= Kulb =

Kulb is a village on the Nile in northern Sudan. It has been inhabited since the time of the Christian kingdom of Makuria. Until the 15th century, it was in a remote area, serving as a retreat for Christians in Nubia. The domed Kulubnarti church, 21-S-1, is the only known example of a Christian center plan building in Lower Nubia.

==Geography==
Kulb is located about 130 km south of Wadi Halfa. It sits just north of the Dal Cataract, which is situated between the 2nd and 3rd cataracts. There are two districts, one on the left (west) and another on the right (east) banks of the Nile, called Kulb West and East Kulb accordingly. Between them lies the 1 km long island of Kulubnarti. Kulb is situated in the stony Batn-El-Hajar region, and is characterized as being a craggy and barren rocky area.

==History==
In ancient Egyptian times, Kulb was the southernmost point for metal miners who searched for copper ore and gold for the Pharaohs. During the 4th and 5th Dynasties of Egypt, the Ancient Egyptians quarried from the northern Wadi Allaqi large amounts of copper, leaving rock inscriptions naming Kulb by two officials, "Overseer of the metal detector" (LMY-r smntyw) and a "scribe of the metal detector" (SŠ smntyw).
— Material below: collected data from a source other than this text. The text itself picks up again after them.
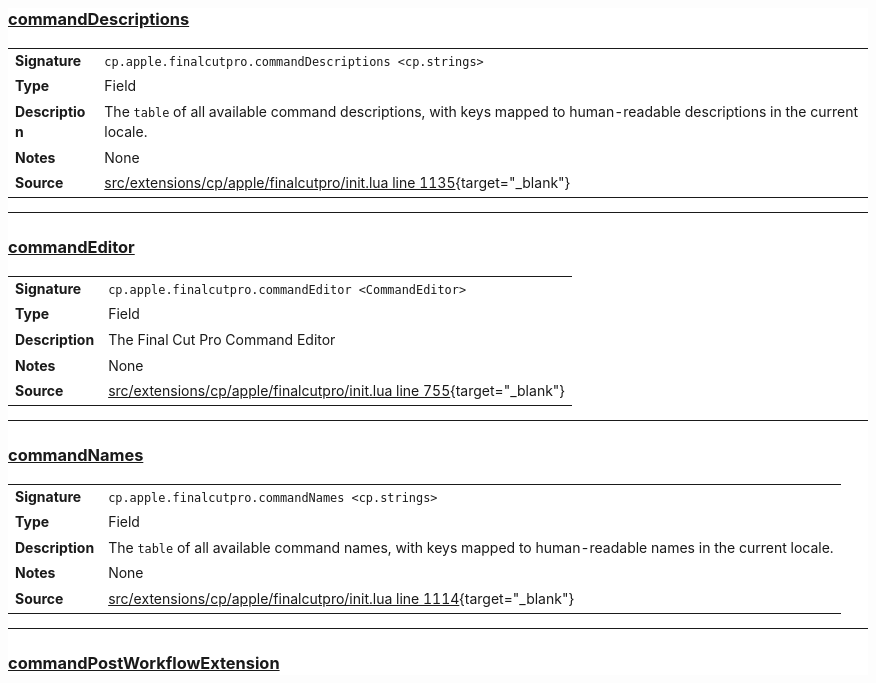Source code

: 

### [commandDescriptions](#commanddescriptions)

|                                             |                                                                                     |
| --------------------------------------------|-------------------------------------------------------------------------------------|
| **Signature**                               | `cp.apple.finalcutpro.commandDescriptions <cp.strings>`                                                                    |
| **Type**                                    | Field                                                                     |
| **Description**                             | The `table` of all available command descriptions, with keys mapped to human-readable descriptions in the current locale.                                                                     |
| **Notes**                                   | None |
| **Source**                                  | [src/extensions/cp/apple/finalcutpro/init.lua line 1135](https://github.com/CommandPost/CommandPost/blob/develop/src/extensions/cp/apple/finalcutpro/init.lua#L1135){target="_blank"} |

---


### [commandEditor](#commandeditor)

|                                             |                                                                                     |
| --------------------------------------------|-------------------------------------------------------------------------------------|
| **Signature**                               | `cp.apple.finalcutpro.commandEditor <CommandEditor>`                                                                    |
| **Type**                                    | Field                                                                     |
| **Description**                             | The Final Cut Pro Command Editor                                                                     |
| **Notes**                                   | None |
| **Source**                                  | [src/extensions/cp/apple/finalcutpro/init.lua line 755](https://github.com/CommandPost/CommandPost/blob/develop/src/extensions/cp/apple/finalcutpro/init.lua#L755){target="_blank"} |

---


### [commandNames](#commandnames)

|                                             |                                                                                     |
| --------------------------------------------|-------------------------------------------------------------------------------------|
| **Signature**                               | `cp.apple.finalcutpro.commandNames <cp.strings>`                                                                    |
| **Type**                                    | Field                                                                     |
| **Description**                             | The `table` of all available command names, with keys mapped to human-readable names in the current locale.                                                                     |
| **Notes**                                   | None |
| **Source**                                  | [src/extensions/cp/apple/finalcutpro/init.lua line 1114](https://github.com/CommandPost/CommandPost/blob/develop/src/extensions/cp/apple/finalcutpro/init.lua#L1114){target="_blank"} |

---


### [commandPostWorkflowExtension](#commandpostworkflowextension)
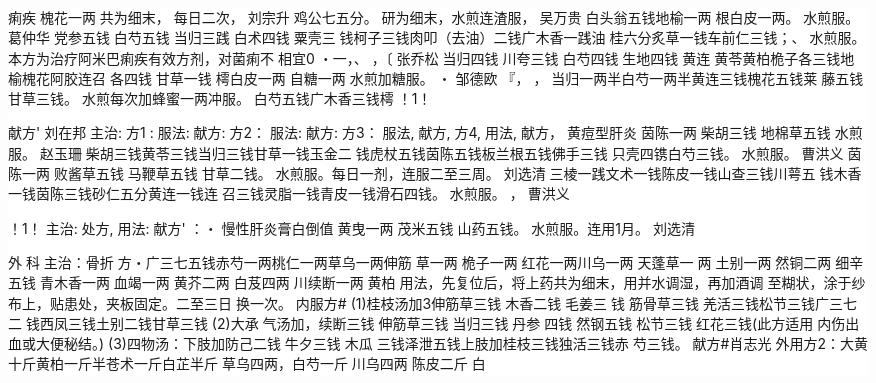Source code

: 痢疾 槐花一两 共为细末， 每日二次， 刘宗升
鸡公七五分。
研为细末，水煎连渣服， 吴万贵
白头翁五钱地榆一两 根白皮一两。
水煎服。 葛仲华
党参五钱 白芍五钱 当归三践 白术四钱 粟壳三 钱柯子三钱肉叩（去油）二钱广木香一践油 桂六分炙草一钱车前仁三钱；、
水煎服。本方为治疗阿米巴痢疾有效方剂，对菌痢不 相宜0	・一，、	，〔
张乔松
当归四钱 川夸三钱 白芍四钱 生地四钱 黄连 黄苓黄柏桅子各三钱地榆槐花阿胶连召 各四钱 甘草一钱 樗白皮一两 自糖一两
水煎加糖服。	・
邹德欧	『，	，
当归一两半白芍一两半黄连三钱槐花五钱莱 藤五钱甘草三钱。
水煎每次加蜂蜜一两冲服。
白芍五钱广木香三钱樗
！1！

献方'
刘在邦
主治: 方1 : 服法: 献方: 方2：
服法: 献方: 方3： 服法, 献方, 方4,
用法,
献方，
黄痘型肝炎
茵陈一两 柴胡三钱 地棉草五钱
水煎服。
赵玉珊
柴胡三钱黄苓三钱当归三钱甘草一钱玉金二 钱虎杖五钱茵陈五钱板兰根五钱佛手三钱 只壳四镌白芍三钱。
水煎服。
曹洪义
茵陈一两 败酱草五钱 马鞭草五钱 甘草二钱。
水煎服。每日一剂，连服二至三周。
刘选清
三棱一践文术一钱陈皮一钱山查三钱川萼五 钱木香一钱茵陈三钱砂仁五分黄连一钱连 召三钱灵脂一钱青皮一钱滑石四钱。
水煎服。	，
曹洪义


！1！
主治:
处方,
用法:
献方'
：・
慢性肝炎膏白倒值
黄曳一两 茂米五钱 山药五钱。
水煎服。连用1月。
刘选清

外
科
主治：骨折
方・广三七五钱赤芍一两桃仁一两草乌一两伸筋 草一两 桅子一两 红花一两川乌一两 天蓬草一 两 土别一两 然铜二两 细辛五钱 青木香一两 血竭一两 黄芥二两 白芨四两 川续断一两 黄柏
用法，先复位后，将上药共为细末，用并水调湿，再加酒调 至糊状，涂于纱布上，贴患处，夹板固定。二至三日 换一次。
内服方# (1)桂枝汤加3伸筋草三钱 木香二钱 毛姜三 钱 筋骨草三钱 羌活三钱松节三钱广三七二 钱西凤三钱土别二钱甘草三钱 (2)大承 气汤加，续断三钱 伸筋草三钱 当归三钱 丹参 四钱 然钢五钱 松节三钱 红花三钱(此方适用 内伤出血或大便秘结。)
(3)四物汤：下肢加防己二钱 牛夕三钱 木瓜 三钱泽泄五钱上肢加桂枝三钱独活三钱赤 芍三钱。
献方#肖志光
外用方2：大黄十斤黄柏一斤半苍术一斤白芷半斤 草乌四两，白芍一斤 川乌四两 陈皮二斤 白
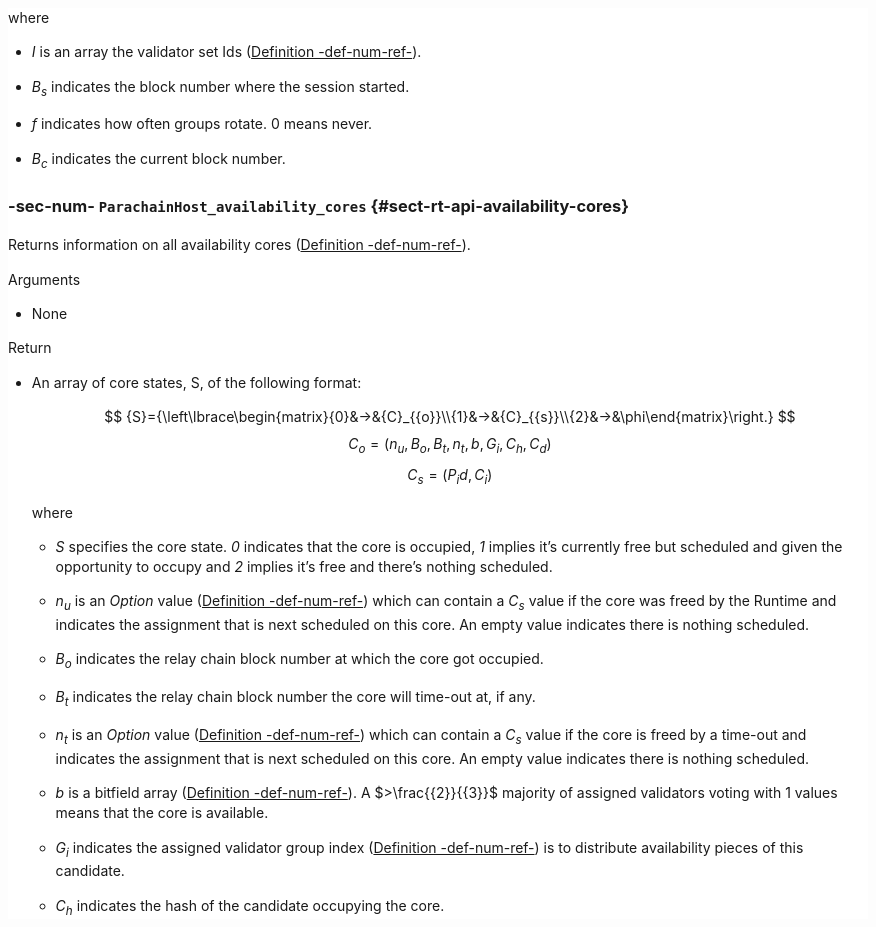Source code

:  where  
  - ${I}$ is an array the validator set Ids ([Definition -def-num-ref-](chap-sync#defn-authority-list)).

  - ${B}_{{s}}$ indicates the block number where the session started.

  - ${f}$ indicates how often groups rotate. 0 means never.

  - ${B}_{{c}}$ indicates the current block number.

### -sec-num- `ParachainHost_availability_cores` {#sect-rt-api-availability-cores}

Returns information on all availability cores ([Definition -def-num-ref-](chapter-anv#defn-availability-core)).

Arguments  
- None

Return  
- An array of core states, S, of the following format:

  $$
  {S}={\left\lbrace\begin{matrix}{0}&->&{C}_{{o}}\\{1}&->&{C}_{{s}}\\{2}&->&\phi\end{matrix}\right.}
  $$ 
  $$
  {C}_{{o}}={\left({n}_{{u}},{B}_{{o}},{B}_{{t}},{n}_{{t}},{b},{G}_{{i}},{C}_{{h}},{C}_{{d}}\right)}
  $$ 
  $$
  {C}_{{s}}={\left({P}_{{i}}{d},{C}_{{i}}\right)}
  $$

  where  
  - ${S}$ specifies the core state. *0* indicates that the core is occupied, *1* implies it’s currently free but scheduled and given the opportunity to occupy and *2* implies it’s free and there’s nothing scheduled.

  - ${n}_{{u}}$ is an *Option* value ([Definition -def-num-ref-](id-cryptography-encoding#defn-option-type)) which can contain a ${C}_{{s}}$ value if the core was freed by the Runtime and indicates the assignment that is next scheduled on this core. An empty value indicates there is nothing scheduled.

  - ${B}_{{o}}$ indicates the relay chain block number at which the core got occupied.

  - ${B}_{{t}}$ indicates the relay chain block number the core will time-out at, if any.

  - ${n}_{{t}}$ is an *Option* value ([Definition -def-num-ref-](id-cryptography-encoding#defn-option-type)) which can contain a ${C}_{{s}}$ value if the core is freed by a time-out and indicates the assignment that is next scheduled on this core. An empty value indicates there is nothing scheduled.

  - ${b}$ is a bitfield array ([Definition -def-num-ref-](chapter-anv#defn-bitfield-array)). A $>\frac{{2}}{{3}}$ majority of assigned validators voting with ${1}$ values means that the core is available.

  - ${G}_{{i}}$ indicates the assigned validator group index ([Definition -def-num-ref-](chapter-anv#defn-validator-groups)) is to distribute availability pieces of this candidate.

  - ${C}_{{h}}$ indicates the hash of the candidate occupying the core.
They were apparently responsible for the collection of gold, as their titles indicate that the search for raw materials in Nubia was organized as a state enterprise. From the Roman period, the granite mountains of the Batn-El-Hajar separated the area culturally from the Egyptian influenced Upper Nubia. Kulubnarti has been inhabited since about 1100 AD. It was used until the end of the Christian kingdom of Makuria as a retreat for Christians in Nubia. A fortress on the island may have existed even before that time.

==Excavations==
The first sketches of the domed church were made in the beginning of the 20th century by the English Egyptologist Somers Clarke, who published his findings in 1912 in Christian Antiquities in the Nile Valley. The domed church was excavated in early 1968 under the direction of James Knudstad. In March 1964, the island was examined and surveyed by Friedrich Wilhelm Deichmann, Erich Dinkler, Peter Grossman, and other members of the German Archaeological Institute Cairo. In 1969 and 1979, William Adams Yewdale led the University of Kentucky team in extensive excavations on the island and on the adjacent mainland. In January–February 1967, Dinkler and Grossman excavated in the southern area of the Batn-El-Hajar. This was followed in the years 1968 and 1969 with two excavation campaigns at Kulb, and on the two northern islands of Sunnarti and Turmuki. It was during this excavation that the perimeter wall of the Kulb fort and some building remains were located. Excavations in the area of research showed evidence of prehistoric culture of the A-group to the Islamic period.